Ulrich Wagner raconte l'expérience pénible
qu'il fit dans le métro. Alors qu'il avait obtenu les autorisations
nécessaires à l'exercice de son art en ces lieux,
il se mit à croquer un cireur de chaussures qui le laissa
faire sans ciller, et, le travail achevé, déchira
l'aquarelle.
Encore
ému aujourd'hui à cette évocation, l'artiste
s'interroge sur l'intolérance.
La question que se posent les ouvriers lorsqu'ils voient ce grand
bonhomme mince, armé de son encombrante sacoche, se mettre
à descendre péniblement les échelles métalliques
qui le conduisirent, par exemple, au fond des puits successifs
du chantier Météore, lui parait tout à fait
légitime. Premier mouvement : l'indignation. Ces chantiers
n'étant pas ouverts au public, il est strictement interdit
de les photographier, même pour ceux qui y travaillent,
la photo-souvenir à côté du tunnelier: prohibée.

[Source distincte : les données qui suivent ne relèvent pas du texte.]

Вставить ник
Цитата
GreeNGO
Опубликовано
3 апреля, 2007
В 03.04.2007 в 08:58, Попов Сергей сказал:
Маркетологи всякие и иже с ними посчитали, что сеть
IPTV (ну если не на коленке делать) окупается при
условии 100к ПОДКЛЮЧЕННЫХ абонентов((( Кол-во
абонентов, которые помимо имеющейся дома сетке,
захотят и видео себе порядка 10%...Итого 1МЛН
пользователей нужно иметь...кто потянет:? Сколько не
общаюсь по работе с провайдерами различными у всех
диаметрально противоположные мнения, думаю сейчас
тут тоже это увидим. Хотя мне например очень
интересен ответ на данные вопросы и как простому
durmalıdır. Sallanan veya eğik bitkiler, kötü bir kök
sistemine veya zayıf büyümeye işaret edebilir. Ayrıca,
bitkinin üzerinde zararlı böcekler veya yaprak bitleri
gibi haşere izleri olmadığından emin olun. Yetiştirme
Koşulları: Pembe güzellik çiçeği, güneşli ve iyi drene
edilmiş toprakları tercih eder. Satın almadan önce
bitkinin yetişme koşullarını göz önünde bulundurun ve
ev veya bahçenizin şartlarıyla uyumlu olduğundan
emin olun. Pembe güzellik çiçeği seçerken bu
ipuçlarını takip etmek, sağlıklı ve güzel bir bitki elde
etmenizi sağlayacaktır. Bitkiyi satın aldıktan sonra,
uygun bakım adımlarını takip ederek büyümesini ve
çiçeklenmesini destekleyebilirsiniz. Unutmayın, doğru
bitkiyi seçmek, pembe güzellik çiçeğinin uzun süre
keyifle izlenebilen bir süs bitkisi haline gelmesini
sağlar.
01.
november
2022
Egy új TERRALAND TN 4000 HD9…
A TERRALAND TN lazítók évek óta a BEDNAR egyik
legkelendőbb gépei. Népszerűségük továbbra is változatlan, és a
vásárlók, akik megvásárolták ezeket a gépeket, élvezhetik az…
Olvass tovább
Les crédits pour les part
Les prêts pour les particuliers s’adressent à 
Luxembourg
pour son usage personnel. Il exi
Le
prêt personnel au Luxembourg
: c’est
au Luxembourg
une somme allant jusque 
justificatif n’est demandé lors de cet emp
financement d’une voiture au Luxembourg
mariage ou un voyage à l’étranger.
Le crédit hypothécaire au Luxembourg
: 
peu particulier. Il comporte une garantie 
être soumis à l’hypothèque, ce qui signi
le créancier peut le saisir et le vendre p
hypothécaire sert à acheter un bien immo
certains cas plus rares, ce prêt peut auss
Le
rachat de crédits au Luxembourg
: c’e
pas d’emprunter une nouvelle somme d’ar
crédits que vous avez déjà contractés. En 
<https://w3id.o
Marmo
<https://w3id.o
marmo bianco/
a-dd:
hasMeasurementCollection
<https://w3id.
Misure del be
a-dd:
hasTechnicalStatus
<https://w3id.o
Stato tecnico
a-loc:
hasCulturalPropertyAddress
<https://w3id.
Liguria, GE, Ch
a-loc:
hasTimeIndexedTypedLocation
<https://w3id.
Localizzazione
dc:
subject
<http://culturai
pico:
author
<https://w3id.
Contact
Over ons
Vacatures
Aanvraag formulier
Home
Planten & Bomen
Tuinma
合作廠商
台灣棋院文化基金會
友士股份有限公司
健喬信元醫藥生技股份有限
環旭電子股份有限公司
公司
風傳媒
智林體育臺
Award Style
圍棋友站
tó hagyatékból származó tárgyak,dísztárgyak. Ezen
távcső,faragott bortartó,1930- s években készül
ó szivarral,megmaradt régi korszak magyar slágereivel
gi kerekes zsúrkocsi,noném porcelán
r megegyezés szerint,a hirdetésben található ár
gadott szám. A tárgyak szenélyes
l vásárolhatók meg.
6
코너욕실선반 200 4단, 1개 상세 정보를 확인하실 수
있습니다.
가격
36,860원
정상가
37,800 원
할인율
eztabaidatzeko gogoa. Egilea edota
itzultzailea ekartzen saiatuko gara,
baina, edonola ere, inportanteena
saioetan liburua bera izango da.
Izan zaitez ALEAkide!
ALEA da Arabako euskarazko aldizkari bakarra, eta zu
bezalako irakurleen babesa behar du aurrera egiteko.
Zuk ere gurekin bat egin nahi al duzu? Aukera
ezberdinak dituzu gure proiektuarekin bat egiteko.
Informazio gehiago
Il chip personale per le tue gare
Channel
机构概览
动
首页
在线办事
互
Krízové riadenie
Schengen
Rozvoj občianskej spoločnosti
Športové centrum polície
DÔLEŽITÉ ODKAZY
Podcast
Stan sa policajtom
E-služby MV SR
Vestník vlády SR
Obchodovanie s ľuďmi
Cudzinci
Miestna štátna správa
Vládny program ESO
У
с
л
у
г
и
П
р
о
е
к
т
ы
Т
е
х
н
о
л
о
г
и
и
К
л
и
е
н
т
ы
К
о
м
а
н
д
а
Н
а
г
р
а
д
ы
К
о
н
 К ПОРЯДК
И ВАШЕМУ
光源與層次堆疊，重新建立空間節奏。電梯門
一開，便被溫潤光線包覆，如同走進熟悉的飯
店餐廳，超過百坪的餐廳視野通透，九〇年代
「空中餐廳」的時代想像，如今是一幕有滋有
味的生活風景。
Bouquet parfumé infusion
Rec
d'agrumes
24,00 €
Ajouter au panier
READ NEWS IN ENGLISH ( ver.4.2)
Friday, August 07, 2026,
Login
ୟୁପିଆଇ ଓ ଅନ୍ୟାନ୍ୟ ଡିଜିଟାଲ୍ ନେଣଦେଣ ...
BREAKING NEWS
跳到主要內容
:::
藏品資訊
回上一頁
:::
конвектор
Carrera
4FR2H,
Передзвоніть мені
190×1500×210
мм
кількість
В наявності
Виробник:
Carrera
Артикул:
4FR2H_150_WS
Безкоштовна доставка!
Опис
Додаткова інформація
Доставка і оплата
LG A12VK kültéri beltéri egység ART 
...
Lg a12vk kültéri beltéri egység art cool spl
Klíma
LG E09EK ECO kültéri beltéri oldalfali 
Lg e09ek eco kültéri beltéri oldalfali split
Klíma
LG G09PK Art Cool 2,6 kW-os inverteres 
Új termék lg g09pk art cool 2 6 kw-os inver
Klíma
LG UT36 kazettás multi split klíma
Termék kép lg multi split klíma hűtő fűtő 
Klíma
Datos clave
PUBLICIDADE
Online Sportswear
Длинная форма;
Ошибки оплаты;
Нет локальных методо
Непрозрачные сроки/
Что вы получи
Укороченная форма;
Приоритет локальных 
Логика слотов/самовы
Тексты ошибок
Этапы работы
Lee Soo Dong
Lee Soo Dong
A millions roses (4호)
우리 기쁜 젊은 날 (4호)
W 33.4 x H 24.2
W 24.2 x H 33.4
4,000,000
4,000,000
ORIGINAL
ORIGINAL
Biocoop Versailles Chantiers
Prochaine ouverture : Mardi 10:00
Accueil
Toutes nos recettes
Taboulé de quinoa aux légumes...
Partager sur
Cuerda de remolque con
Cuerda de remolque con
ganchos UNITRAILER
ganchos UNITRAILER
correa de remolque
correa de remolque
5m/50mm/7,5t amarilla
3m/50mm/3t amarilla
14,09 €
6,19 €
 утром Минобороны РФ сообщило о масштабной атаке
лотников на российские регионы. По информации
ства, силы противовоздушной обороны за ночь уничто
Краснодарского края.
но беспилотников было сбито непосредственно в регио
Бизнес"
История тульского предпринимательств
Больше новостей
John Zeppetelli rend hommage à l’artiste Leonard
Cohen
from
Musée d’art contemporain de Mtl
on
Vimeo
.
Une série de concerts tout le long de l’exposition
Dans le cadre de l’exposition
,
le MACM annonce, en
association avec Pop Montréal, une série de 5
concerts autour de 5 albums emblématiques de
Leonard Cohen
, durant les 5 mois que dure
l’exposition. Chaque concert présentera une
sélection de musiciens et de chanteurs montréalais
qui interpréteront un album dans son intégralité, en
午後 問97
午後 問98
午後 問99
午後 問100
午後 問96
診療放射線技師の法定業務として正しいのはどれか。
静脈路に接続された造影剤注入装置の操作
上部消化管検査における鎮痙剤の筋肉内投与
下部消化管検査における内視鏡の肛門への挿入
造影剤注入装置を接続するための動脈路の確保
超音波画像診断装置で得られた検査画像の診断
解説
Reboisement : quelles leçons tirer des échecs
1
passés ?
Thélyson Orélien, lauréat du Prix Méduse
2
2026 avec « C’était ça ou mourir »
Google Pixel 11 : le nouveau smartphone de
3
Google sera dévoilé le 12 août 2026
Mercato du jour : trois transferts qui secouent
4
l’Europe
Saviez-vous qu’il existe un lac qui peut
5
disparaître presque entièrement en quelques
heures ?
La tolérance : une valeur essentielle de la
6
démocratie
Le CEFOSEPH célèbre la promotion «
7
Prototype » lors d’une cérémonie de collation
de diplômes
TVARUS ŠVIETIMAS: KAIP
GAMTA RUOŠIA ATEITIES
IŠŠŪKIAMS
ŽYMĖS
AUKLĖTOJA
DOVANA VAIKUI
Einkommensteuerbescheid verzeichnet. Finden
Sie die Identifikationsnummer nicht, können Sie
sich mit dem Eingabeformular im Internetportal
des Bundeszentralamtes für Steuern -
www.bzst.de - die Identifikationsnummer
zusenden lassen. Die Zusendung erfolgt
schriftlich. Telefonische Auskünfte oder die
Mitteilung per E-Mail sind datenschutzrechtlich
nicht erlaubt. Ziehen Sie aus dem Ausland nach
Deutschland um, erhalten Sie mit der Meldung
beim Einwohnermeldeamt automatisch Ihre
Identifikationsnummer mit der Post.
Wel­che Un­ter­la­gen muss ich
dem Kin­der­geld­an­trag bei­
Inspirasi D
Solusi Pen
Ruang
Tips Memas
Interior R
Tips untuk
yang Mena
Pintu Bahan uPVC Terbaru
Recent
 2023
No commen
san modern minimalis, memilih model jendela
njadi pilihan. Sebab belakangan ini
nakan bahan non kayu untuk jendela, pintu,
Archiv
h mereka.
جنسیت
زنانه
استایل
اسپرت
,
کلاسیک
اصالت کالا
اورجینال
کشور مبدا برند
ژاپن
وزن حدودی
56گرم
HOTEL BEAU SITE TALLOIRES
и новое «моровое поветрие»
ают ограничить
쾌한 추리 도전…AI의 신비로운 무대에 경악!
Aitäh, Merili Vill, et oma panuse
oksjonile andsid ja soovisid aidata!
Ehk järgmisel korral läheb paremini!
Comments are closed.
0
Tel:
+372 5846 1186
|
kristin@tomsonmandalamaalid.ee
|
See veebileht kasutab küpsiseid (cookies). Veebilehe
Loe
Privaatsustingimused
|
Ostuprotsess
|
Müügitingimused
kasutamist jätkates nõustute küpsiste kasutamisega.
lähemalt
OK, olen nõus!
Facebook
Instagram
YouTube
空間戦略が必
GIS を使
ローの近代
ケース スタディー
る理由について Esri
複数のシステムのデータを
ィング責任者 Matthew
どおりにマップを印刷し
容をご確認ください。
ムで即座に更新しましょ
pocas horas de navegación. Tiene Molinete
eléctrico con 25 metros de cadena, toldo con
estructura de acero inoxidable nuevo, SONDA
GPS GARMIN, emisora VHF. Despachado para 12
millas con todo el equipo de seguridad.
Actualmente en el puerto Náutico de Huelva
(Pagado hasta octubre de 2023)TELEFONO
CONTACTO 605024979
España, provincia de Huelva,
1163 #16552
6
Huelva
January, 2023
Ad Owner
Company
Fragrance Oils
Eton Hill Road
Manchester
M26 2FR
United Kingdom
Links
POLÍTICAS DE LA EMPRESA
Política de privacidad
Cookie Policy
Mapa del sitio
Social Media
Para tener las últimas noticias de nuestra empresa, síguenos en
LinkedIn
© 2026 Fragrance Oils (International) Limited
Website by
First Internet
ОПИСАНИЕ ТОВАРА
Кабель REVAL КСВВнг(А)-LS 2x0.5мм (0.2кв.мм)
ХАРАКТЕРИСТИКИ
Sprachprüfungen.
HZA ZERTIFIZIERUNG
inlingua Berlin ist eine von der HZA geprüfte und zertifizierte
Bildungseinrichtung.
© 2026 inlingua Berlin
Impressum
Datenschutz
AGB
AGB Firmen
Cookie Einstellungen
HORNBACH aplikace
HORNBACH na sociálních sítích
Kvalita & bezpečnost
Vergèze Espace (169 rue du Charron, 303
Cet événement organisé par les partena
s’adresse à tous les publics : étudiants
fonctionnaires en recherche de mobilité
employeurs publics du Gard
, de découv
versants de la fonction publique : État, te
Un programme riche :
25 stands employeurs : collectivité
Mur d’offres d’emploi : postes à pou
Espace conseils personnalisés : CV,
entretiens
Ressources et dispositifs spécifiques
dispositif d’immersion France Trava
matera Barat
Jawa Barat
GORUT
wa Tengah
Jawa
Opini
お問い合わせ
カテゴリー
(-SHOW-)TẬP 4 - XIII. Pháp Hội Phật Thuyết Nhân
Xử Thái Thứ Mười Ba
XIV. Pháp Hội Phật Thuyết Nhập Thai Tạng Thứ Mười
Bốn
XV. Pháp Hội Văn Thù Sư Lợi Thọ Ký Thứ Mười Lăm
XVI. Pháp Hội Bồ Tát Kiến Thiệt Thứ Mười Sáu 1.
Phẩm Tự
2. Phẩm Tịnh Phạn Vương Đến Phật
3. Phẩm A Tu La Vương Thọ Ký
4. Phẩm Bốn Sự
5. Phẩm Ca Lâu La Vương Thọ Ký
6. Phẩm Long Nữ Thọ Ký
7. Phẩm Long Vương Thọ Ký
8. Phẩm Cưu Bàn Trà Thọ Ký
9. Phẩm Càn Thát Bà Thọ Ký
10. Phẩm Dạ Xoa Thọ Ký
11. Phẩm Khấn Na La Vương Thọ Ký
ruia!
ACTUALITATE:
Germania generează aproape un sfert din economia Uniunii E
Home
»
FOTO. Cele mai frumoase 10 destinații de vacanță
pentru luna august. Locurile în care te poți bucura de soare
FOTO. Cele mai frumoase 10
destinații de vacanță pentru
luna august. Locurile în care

Dans ce cas pourquoi ce gars-là a-t-il eu la permission
de s'installer avec ses carnets, ses crayons et ses pinceaux ?
Le stade de la méfiance passé, très vite
c'est la solidarité qui l'emporte. Cet homme, là,
sur le chantier, même s'ils ne comprennent pas toujours
ce qu'il fait, doit être protégé; de là
à l'adopter il n'y eut qu'un pas que certains franchirent
parfois en lui proposant de partager leur ordinaire.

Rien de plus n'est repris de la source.